Task item: Edit the text of every row below so that each "MÄNNER" becomes "HERREN" and nothing else changes. Give back only the text, without the pictures.

Rows from a data collection:
=======
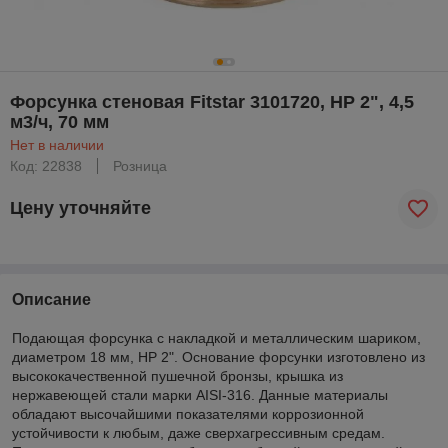
Форсунка стеновая Fitstar 3101720, НР 2", 4,5
м3/ч, 70 мм
Нет в наличии
Код: 22838
Розница
Цену уточняйте
Описание
Подающая форсунка с накладкой и металлическим шариком,
диаметром 18 мм, НР 2". Основание форсунки изготовлено из
высококачественной пушечной бронзы, крышка из
нержавеющей стали марки AISI-316. Данные материалы
обладают высочайшими показателями коррозионной
устойчивости к любым, даже сверхагрессивным средам.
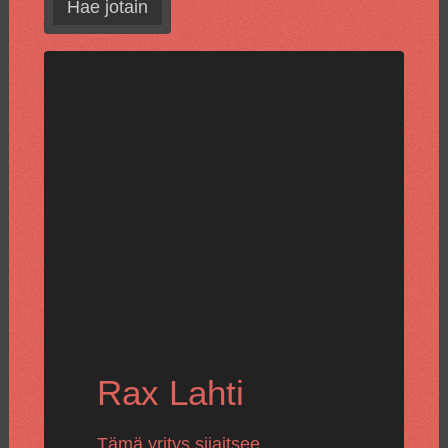
Hae jotain
Rax Lahti
Tämä yritys sijaitsee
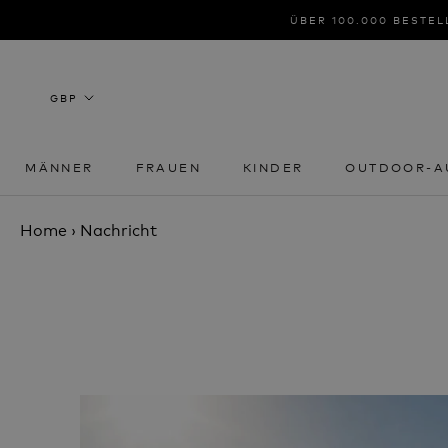
Zum
ÜBER 100.000 BESTEL
Inhalt
springen
MÄNNER
FRAUEN
KINDER
OUTDOOR-A
MÄNNER
FRAUEN
KINDER
OUTDOOR-A
Home
›
Nachricht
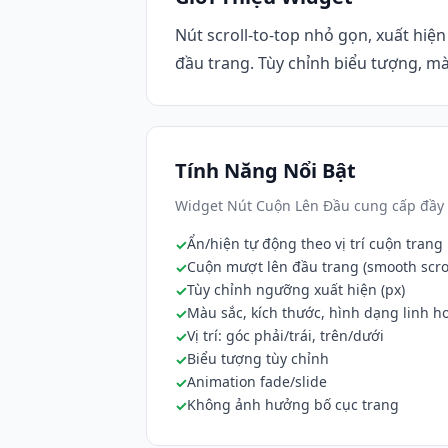
Nút scroll-to-top nhỏ gọn, xuất hiệ
đầu trang. Tùy chỉnh biểu tượng, màu
Tính Năng Nổi Bật
Widget Nút Cuộn Lên Đầu cung cấp đầy 
Ẩn/hiện tự động theo vị trí cuộn trang
Cuộn mượt lên đầu trang (smooth scrol
Tùy chỉnh ngưỡng xuất hiện (px)
Màu sắc, kích thước, hình dạng linh h
Vị trí: góc phải/trái, trên/dưới
Biểu tượng tùy chỉnh
Animation fade/slide
Không ảnh hưởng bố cục trang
=======
Result:
Форсунка стеновая Fitstar 3101720, НР 2", 4,5
м3/ч, 70 мм
Нет в наличии
Код: 22838
Розница
Цену уточняйте
Описание
Подающая форсунка с накладкой и металлическим шариком,
диаметром 18 мм, НР 2". Основание форсунки изготовлено из
высококачественной пушечной бронзы, крышка из
нержавеющей стали марки AISI-316. Данные материалы
обладают высочайшими показателями коррозионной
устойчивости к любым, даже сверхагрессивным средам.
Hae jotain
Rax Lahti
Tämä yritys sijaitsee
Zum
ÜBER 100.000 BESTEL
Inhalt
springen
HERREN
FRAUEN
KINDER
OUTDOOR-A
HERREN
FRAUEN
KINDER
OUTDOOR-A
Home
›
Nachricht
Nút scroll-to-top nhỏ gọn, xuất hiệ
đầu trang. Tùy chỉnh biểu tượng, màu
Tính Năng Nổi Bật
Widget Nút Cuộn Lên Đầu cung cấp đầy 
Ẩn/hiện tự động theo vị trí cuộn trang
Cuộn mượt lên đầu trang (smooth scrol
Tùy chỉnh ngưỡng xuất hiện (px)
Màu sắc, kích thước, hình dạng linh h
Vị trí: góc phải/trái, trên/dưới
Biểu tượng tùy chỉnh
Animation fade/slide
Không ảnh hưởng bố cục trang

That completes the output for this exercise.